Back with Jimmy, Chloe and Davis, who are in a clock watch tower that Jimmy was going to give to Chloe for their home as a wedding present, the happy couple reconcile, until Davis, who reveals himself to be a homicidal maniac even without the beast inside him, kills Jimmy by impaling him with a pipe and then is in turn impaled and killed by a dying Jimmy. Epilogue finds Clark, who survived the encounter with Doomsday, who is now sealed inside the earth (we assume, it’s not like we actually saw it happen at all, but whatever), telling Chloe that he had put humanity on a pedestal and not taken into account the dark side of humans and thus Jimmy died. So he deduces that it’s his human side, not his Kryptonian side, which is keeping him from being the hero he could be. So he’s cutting himself off from everyone he knows and leaves. And Tess sees the arrival of someone from the orb, a bald someone who brings a glowing giant Kryptonian Z-looking symbol. See you in the fall.
Okay, the obvious elephant in the room is that this was a clusterfudge of an episode, that looked like it suffered from a lack of budget as a key scene or two was glossed over, and the titanic battle between Clark and Doomsday wasn’t even as long as the opening credits. There was also more rehashing of the Clark / Oliver tension that was played out three episodes ago. Question: How did Clark summon Cosmic Boy when he destroyed the only means of communication he had, the Legion ring? Why have Cosmic Boy appear at all when he’s only in one scene?
Also, the Lois / Tess fight was beyond pointless. Tess was looking for the orb, which never went anywhere. And why not show how it was busted out of the vault? Where the hell did Jimmy get the scratch to rent the space in the clock tower? The only thing even remotely enjoyable was Jimmy dying. I’ve made no attempts to hide that the character is outdated and uninteresting IMO. But I was so bummed by the sheer badness (and not the good kind of badness) of this episode that I couldn’t even enjoy that. And according to Chloe, the JLA has bugged out for parts unknown. Why? And why hear about it in five-second exposition? And why is it that Chloe was meeting Jimmy’s family for the first time at his funeral? Were they not invited to their wedding? Was this episode crafted by the janitors at the Smallville production offices during the Writers’ Strike last year? It’s shockingly inept.

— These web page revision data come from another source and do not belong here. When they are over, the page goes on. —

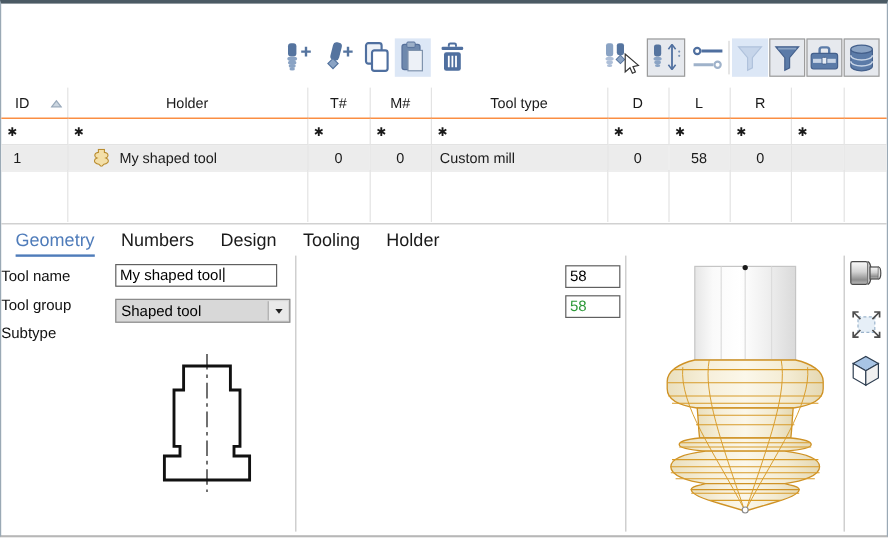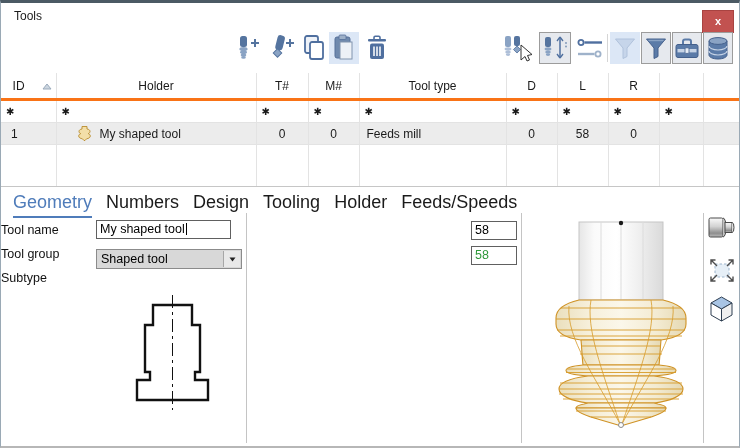--- a/index.html
+++ b/index.html
@@ -54,12 +54,6 @@
 
 <div class="win">
 
-  <div class="titlebar">
-    <span class="title">Tools</span>
-    <button class="close">
-      <span>x</span>
-    </button>
-  </div>
 
 
   <div class="tbtn" style="left:231px">

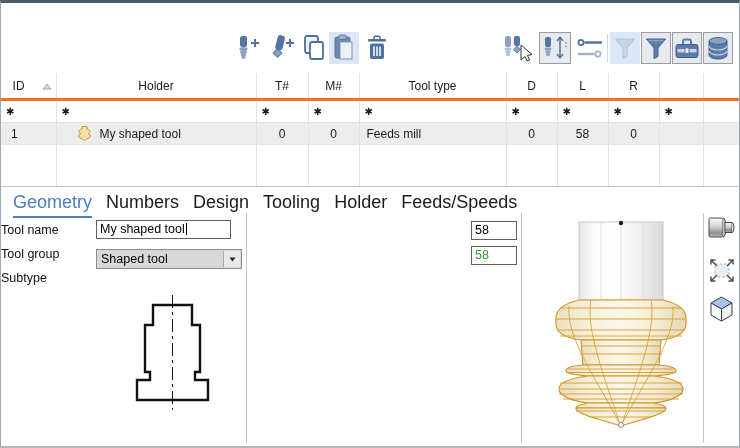--- a/index.html
+++ b/index.html
@@ -22,7 +22,7 @@
   table.grid{position:absolute;left:0;top:70px;width:738px;border-collapse:collapse;table-layout:fixed;font-size:12px;color:#1a1a1a;}
   .grid th,.grid td{border-right:1px solid #e3e3e3;border-bottom:1px solid #e3e3e3;padding:0;overflow:hidden;white-space:nowrap;}
   .grid th:last-child,.grid td:last-child{border-right:none;}
-  .grid tr.hdr th{height:25px;font-weight:normal;text-align:center;border-bottom:3px solid #f97316;}
+  .grid tr.hdr th{height:25px;font-weight:normal;text-align:center;border-bottom:1px solid #f97316;}
   .grid th.hid{text-align:left;padding-left:8px;}
   .grid tr.flt td{height:21px;font-size:10px;color:#1a1a1a;padding-left:5px;vertical-align:middle;}
   .grid tr.row td{height:21px;background:#ececec;}

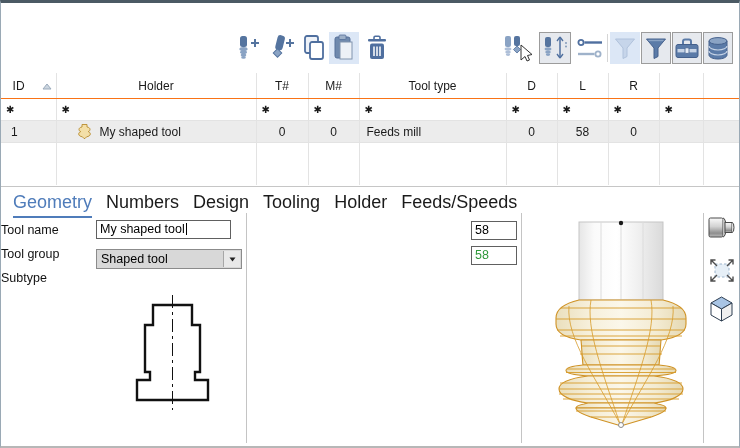--- a/index.html
+++ b/index.html
@@ -211,7 +211,7 @@
       </td>
       <td class="num">0</td>
       <td class="num">0</td>
-      <td class="typ">Feeds mill</td>
+      <td class="typ">Custom mill</td>
       <td class="num">0</td>
       <td class="num">58</td>
       <td class="num">0</td>

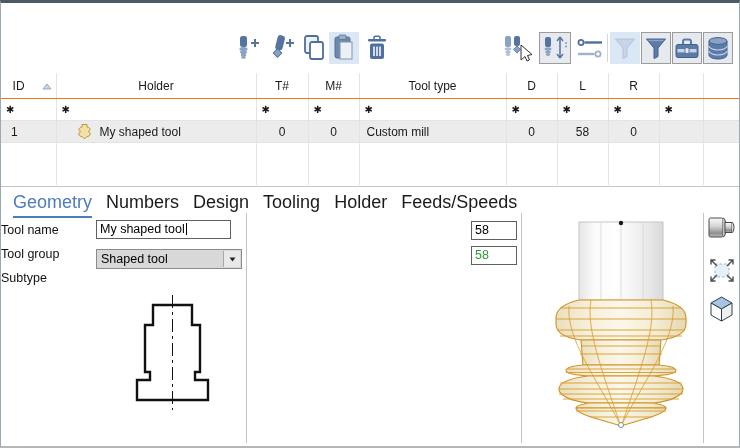--- a/index.html
+++ b/index.html
@@ -33,7 +33,7 @@
   .capwrap{display:flex;align-items:center;gap:9px;padding-left:21px;}
   
   .hsep{position:absolute;left:0;top:183px;width:100%;height:1px;background:#c6c6c6;}
-  .tabs{position:absolute;left:12px;top:189px;display:flex;gap:14px;font-size:18px;color:#1a1a1a;}
+  .tabs{position:absolute;left:12px;top:189px;display:flex;gap:22px;font-size:15px;color:#1a1a1a;}
   .tab{padding-bottom:3px;cursor:default;}
   .tab.active{color:#4f7cba;border-bottom:2px solid #4f7cba;}
   

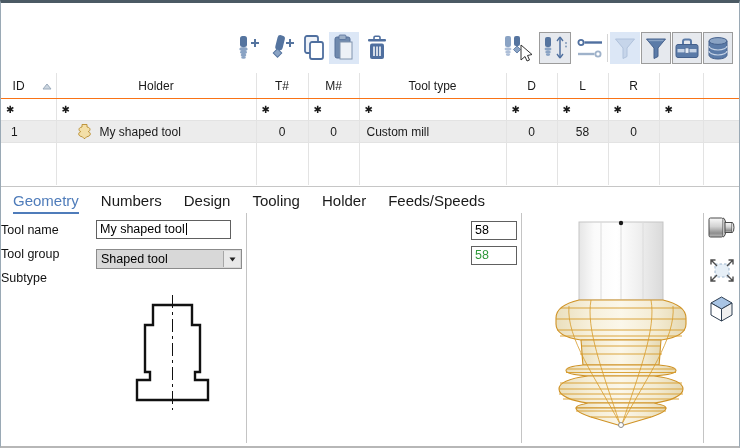--- a/index.html
+++ b/index.html
@@ -241,7 +241,6 @@
     <span class="tab">Design</span>
     <span class="tab">Tooling</span>
     <span class="tab">Holder</span>
-    <span class="tab">Feeds/Speeds</span>
   </div>
 
   <div class="vdiv" style="left:245px"></div>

As for the season, I’ve been checking out old reviews and the latter half of the season was pretty much awful. I’ve been watching the show from the start and I thought at the beginning of the season it had been doing okay – not great but okay – considering the departure of Michael Rosenbaum and show runners Alfred Gough and Miles Millar, especially without the Lana and Lex baggage weighing the show down. But then Lana came back and it was pretty much downhill from there. It couldn’t have been an easy prospect to stretch out a Doomsday arc out to an entire season, but the payoff of it was so badly mishandled that it’s virtually sucked any mild enthusiasm I’d managed to maintain for the show after eight seasons. This season finale was the purest form of ass: lazy writing, bad payoffs and cut corners. In retrospect, a ninth season probably isn’t good news after all.